Die alten Einzugsbezirke dienten nicht als Grundlage

Auch Alexander Willms hakte nach: „Sind das Bezirke, die irgendwann mal so gewachsen sind und so festgehalten werden?“ Laut Volkmer sei die Verwaltung mit den Grundschulen den neuen Plan zum Teil Straße für Straße durchgegangen, eben da die nächstgelegene Schule nicht immer gut erreichbar sei.

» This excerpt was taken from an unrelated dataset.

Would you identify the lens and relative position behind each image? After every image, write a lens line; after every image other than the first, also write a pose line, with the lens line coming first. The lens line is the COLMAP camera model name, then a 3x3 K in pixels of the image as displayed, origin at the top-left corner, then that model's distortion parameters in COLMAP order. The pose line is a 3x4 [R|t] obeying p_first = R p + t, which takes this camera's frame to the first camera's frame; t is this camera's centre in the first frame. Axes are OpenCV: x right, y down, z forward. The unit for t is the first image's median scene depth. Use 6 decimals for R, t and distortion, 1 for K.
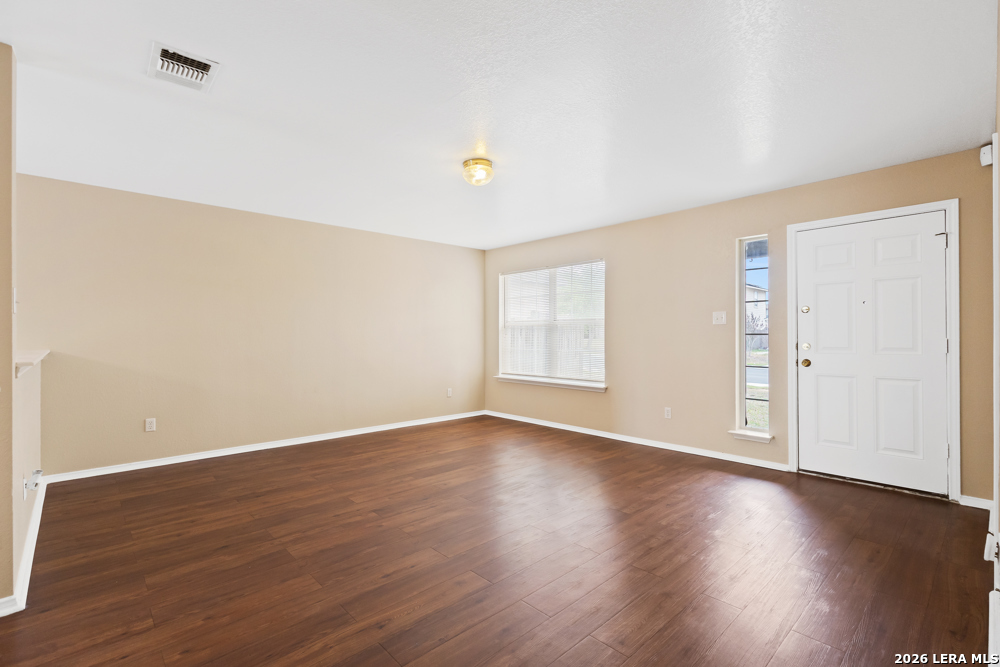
lens RADIAL K [[462.5, 0, 502.4], [0, 462.5, 337.2], [0, 0, 1]] dist [0.004997, 0.001691]
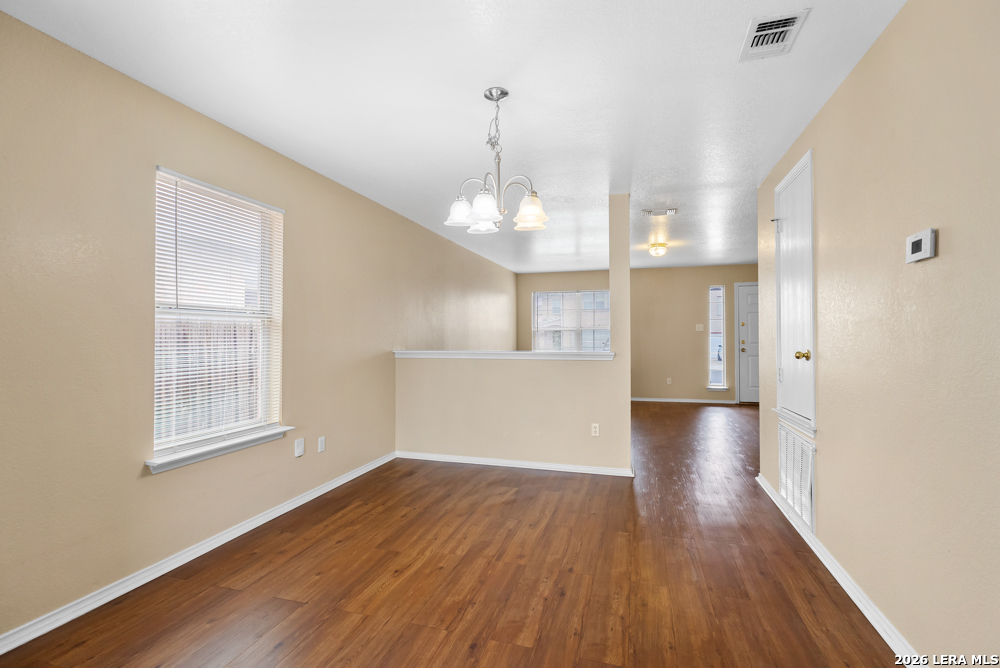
lens RADIAL K [[462.5, 0, 507.6], [0, 462.5, 334.4], [0, 0, 1]] dist [0.004997, 0.001691]
pose [[0.878893, -0.006335, 0.476977, -1.197502], [0.002655, 0.999961, 0.008389, -0.034058], [-0.477011, -0.006107, 0.878876, -0.303006]]
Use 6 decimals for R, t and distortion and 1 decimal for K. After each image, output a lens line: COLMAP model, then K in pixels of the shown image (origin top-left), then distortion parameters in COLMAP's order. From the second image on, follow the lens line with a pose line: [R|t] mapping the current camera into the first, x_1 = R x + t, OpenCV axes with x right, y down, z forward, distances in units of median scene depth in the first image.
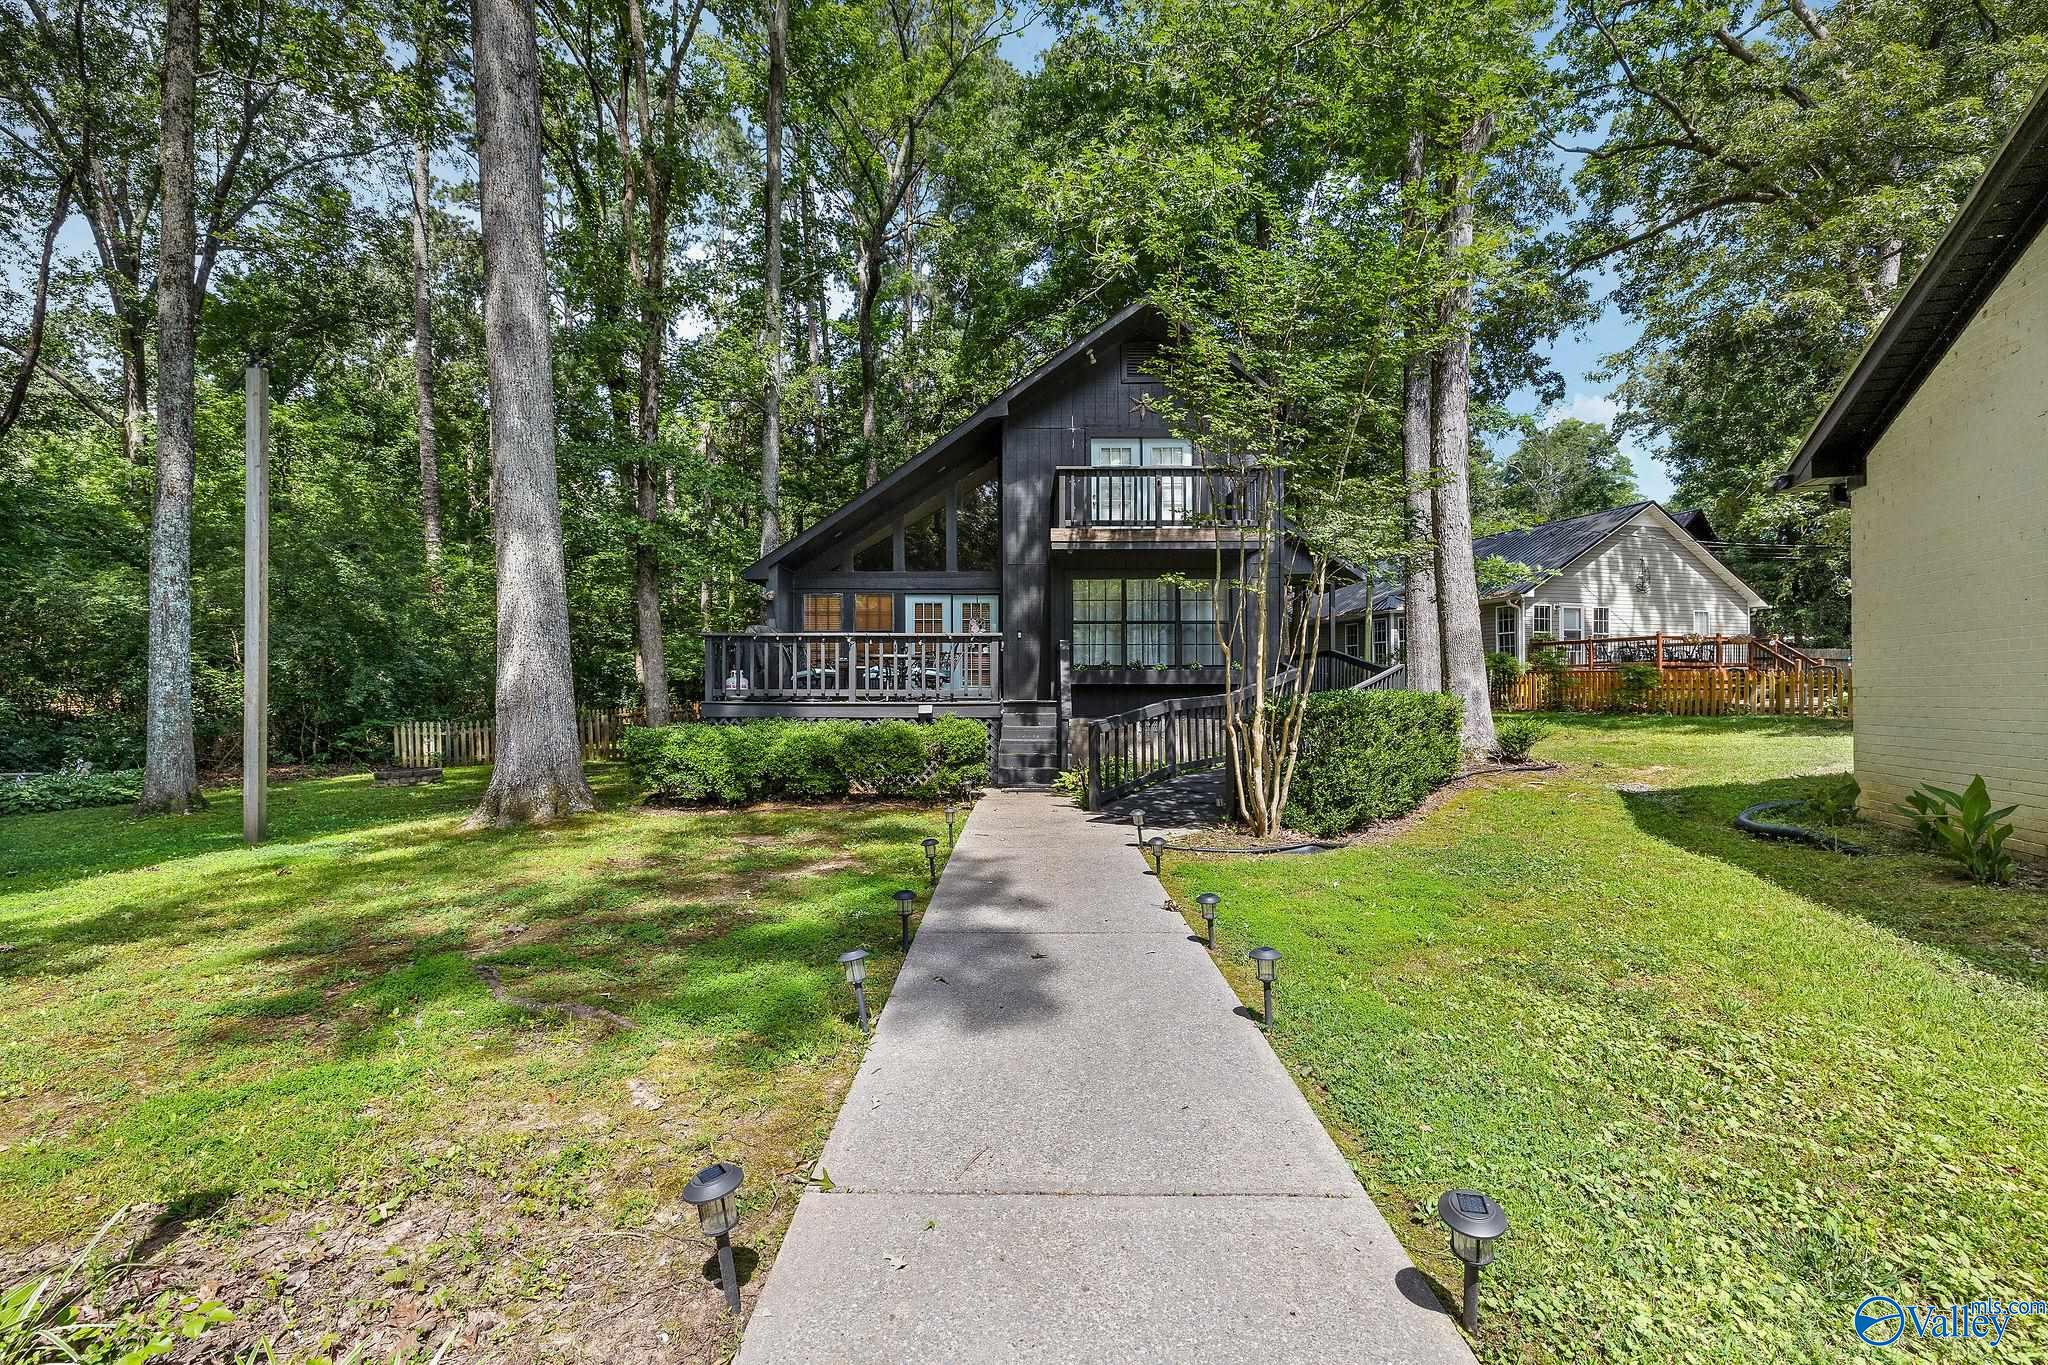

Die alten Einzugsbezirke hätten sie aus diesem Grund bewusst nicht zugrunde gelegt. Daraus resultiere die Zuordnung der Einzugsgebiete.

Ausschussvorsitzender Hans Schlömer (SPD) fand die Erklärungen der Verwaltungen als schlüssig ebenso wie Frank Jilly (Grüne). So schien es den anderen Fraktionen auch zu gehen, denn die Ausschussmitglieder entschieden sich einstimmig für die neuen Einzugsbezirke.